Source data
···

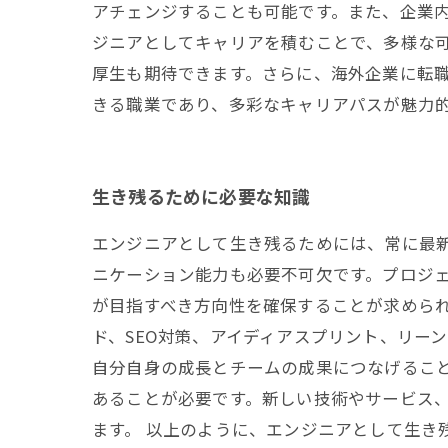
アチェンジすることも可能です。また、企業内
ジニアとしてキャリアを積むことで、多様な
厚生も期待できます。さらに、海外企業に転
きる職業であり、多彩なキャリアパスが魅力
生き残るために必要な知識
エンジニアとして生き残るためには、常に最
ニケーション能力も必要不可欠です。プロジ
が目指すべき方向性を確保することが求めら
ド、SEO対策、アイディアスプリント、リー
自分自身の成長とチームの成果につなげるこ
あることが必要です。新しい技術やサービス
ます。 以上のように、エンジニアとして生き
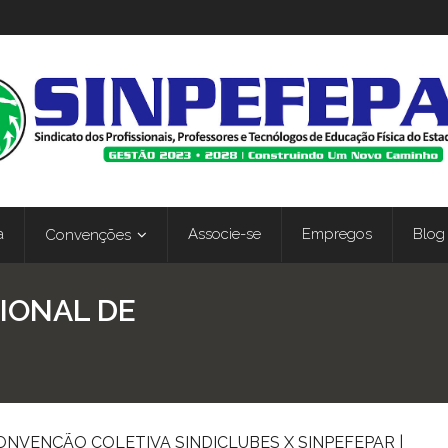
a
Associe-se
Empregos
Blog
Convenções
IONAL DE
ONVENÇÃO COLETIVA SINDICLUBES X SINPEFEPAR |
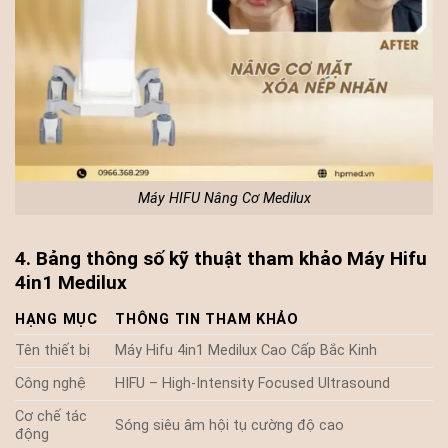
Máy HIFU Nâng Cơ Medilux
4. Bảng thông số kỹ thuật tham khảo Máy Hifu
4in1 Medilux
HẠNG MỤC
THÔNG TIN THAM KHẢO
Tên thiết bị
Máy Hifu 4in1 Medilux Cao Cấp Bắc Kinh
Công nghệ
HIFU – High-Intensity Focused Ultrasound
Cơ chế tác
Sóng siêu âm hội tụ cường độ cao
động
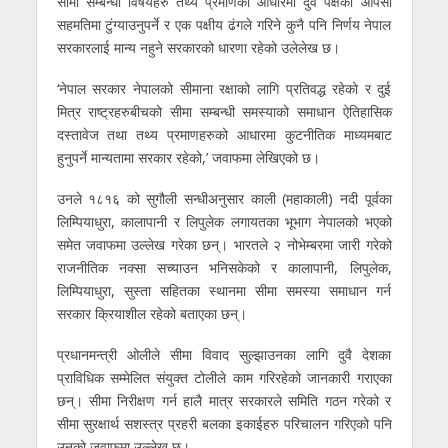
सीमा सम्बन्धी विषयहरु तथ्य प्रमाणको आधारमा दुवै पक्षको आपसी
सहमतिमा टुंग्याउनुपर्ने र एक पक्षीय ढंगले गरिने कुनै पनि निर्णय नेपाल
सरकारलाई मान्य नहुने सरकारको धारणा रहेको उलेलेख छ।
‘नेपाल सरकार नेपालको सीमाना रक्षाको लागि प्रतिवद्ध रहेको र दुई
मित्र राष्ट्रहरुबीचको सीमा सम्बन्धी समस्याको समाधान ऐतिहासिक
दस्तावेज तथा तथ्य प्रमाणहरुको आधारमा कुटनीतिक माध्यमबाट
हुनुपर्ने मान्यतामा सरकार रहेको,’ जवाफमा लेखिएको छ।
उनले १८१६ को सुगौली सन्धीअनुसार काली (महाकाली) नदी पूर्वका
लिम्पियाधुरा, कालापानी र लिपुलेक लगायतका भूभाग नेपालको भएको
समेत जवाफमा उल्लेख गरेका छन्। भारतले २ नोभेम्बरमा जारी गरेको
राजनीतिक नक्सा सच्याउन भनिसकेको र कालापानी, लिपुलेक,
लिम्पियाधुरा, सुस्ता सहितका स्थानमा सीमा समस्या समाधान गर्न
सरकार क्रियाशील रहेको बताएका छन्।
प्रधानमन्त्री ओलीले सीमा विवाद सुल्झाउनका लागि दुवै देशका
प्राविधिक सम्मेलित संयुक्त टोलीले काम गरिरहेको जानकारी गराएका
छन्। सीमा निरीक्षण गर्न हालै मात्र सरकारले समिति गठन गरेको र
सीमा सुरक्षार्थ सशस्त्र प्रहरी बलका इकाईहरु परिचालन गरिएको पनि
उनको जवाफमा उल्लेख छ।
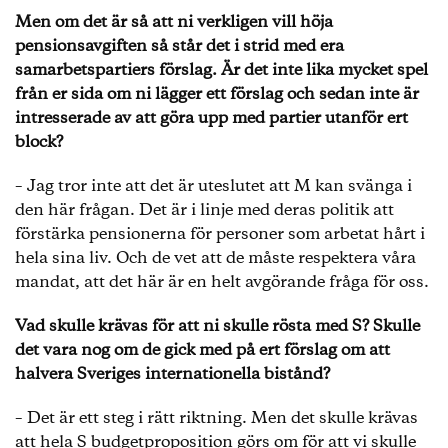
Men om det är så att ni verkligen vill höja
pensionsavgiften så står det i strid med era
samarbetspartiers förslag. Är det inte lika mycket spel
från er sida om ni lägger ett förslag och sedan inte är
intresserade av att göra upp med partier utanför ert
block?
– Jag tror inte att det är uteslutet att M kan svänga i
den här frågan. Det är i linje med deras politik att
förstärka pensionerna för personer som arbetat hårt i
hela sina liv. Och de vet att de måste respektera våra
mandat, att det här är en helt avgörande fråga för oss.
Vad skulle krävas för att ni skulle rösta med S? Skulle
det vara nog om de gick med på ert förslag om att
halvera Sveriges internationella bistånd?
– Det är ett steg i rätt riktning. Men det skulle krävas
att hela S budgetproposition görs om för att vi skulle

···

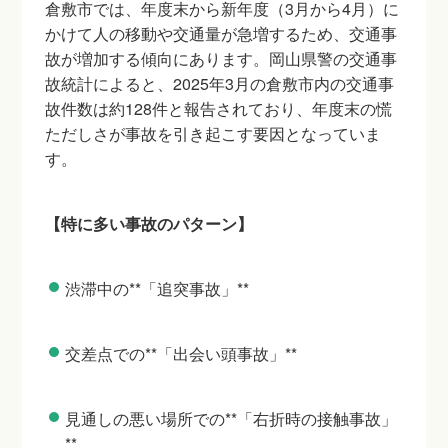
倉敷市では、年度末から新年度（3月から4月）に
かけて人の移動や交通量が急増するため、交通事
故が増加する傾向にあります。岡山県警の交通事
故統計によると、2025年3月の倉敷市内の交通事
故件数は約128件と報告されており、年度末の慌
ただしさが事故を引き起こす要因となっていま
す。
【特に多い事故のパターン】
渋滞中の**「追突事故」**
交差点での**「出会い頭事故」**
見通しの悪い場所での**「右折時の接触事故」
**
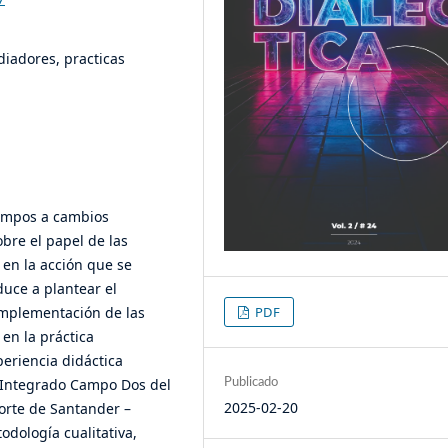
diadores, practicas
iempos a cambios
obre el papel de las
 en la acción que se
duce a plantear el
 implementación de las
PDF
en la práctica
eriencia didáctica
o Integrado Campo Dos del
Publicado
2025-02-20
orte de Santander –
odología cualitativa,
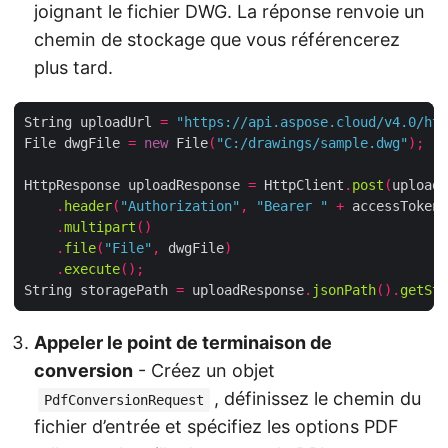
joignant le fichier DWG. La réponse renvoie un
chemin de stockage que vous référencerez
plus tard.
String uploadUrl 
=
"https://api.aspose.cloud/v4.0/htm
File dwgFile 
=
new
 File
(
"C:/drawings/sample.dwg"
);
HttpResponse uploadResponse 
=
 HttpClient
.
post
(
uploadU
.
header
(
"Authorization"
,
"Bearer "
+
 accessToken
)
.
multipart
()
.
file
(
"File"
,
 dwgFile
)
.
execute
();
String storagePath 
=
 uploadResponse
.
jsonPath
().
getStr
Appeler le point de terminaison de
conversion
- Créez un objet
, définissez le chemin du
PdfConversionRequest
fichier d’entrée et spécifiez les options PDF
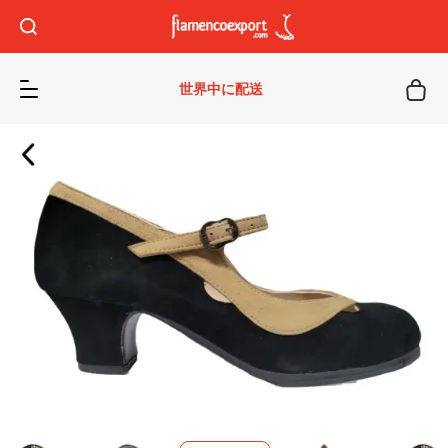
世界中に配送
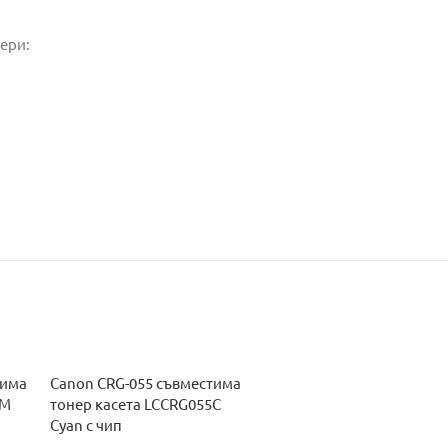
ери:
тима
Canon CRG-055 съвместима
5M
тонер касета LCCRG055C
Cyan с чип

···

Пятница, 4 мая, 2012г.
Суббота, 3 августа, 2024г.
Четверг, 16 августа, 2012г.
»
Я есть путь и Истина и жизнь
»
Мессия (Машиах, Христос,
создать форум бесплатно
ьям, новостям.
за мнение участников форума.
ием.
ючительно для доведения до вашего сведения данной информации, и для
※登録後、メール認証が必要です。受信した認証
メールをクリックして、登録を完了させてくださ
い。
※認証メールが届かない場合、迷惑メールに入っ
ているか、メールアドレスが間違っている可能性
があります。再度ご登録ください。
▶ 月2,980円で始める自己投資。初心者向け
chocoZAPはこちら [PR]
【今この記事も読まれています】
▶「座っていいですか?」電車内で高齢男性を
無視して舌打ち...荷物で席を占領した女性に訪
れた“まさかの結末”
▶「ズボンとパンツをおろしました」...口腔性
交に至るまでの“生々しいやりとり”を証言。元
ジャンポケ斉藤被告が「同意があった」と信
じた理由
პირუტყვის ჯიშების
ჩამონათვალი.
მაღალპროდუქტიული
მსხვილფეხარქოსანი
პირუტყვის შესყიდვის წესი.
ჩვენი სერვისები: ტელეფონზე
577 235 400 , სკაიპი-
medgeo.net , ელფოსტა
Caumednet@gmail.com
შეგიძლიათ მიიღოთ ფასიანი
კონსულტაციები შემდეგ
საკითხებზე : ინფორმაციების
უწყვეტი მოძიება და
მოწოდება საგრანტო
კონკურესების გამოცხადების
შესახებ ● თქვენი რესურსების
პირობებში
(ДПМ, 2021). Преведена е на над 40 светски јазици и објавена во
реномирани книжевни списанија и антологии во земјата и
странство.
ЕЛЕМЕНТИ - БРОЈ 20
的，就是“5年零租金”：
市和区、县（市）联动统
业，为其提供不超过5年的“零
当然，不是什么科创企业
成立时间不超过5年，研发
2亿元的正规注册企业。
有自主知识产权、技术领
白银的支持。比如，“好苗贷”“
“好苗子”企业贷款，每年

···

• **What is needed**
Above are some lines. Repeat exactly, and only, those from the line that has "det skulle krävas" through the line that has "att hela S budgetproposition".

• **Exercise answer**
– Det är ett steg i rätt riktning. Men det skulle krävas
att hela S budgetproposition görs om för att vi skulle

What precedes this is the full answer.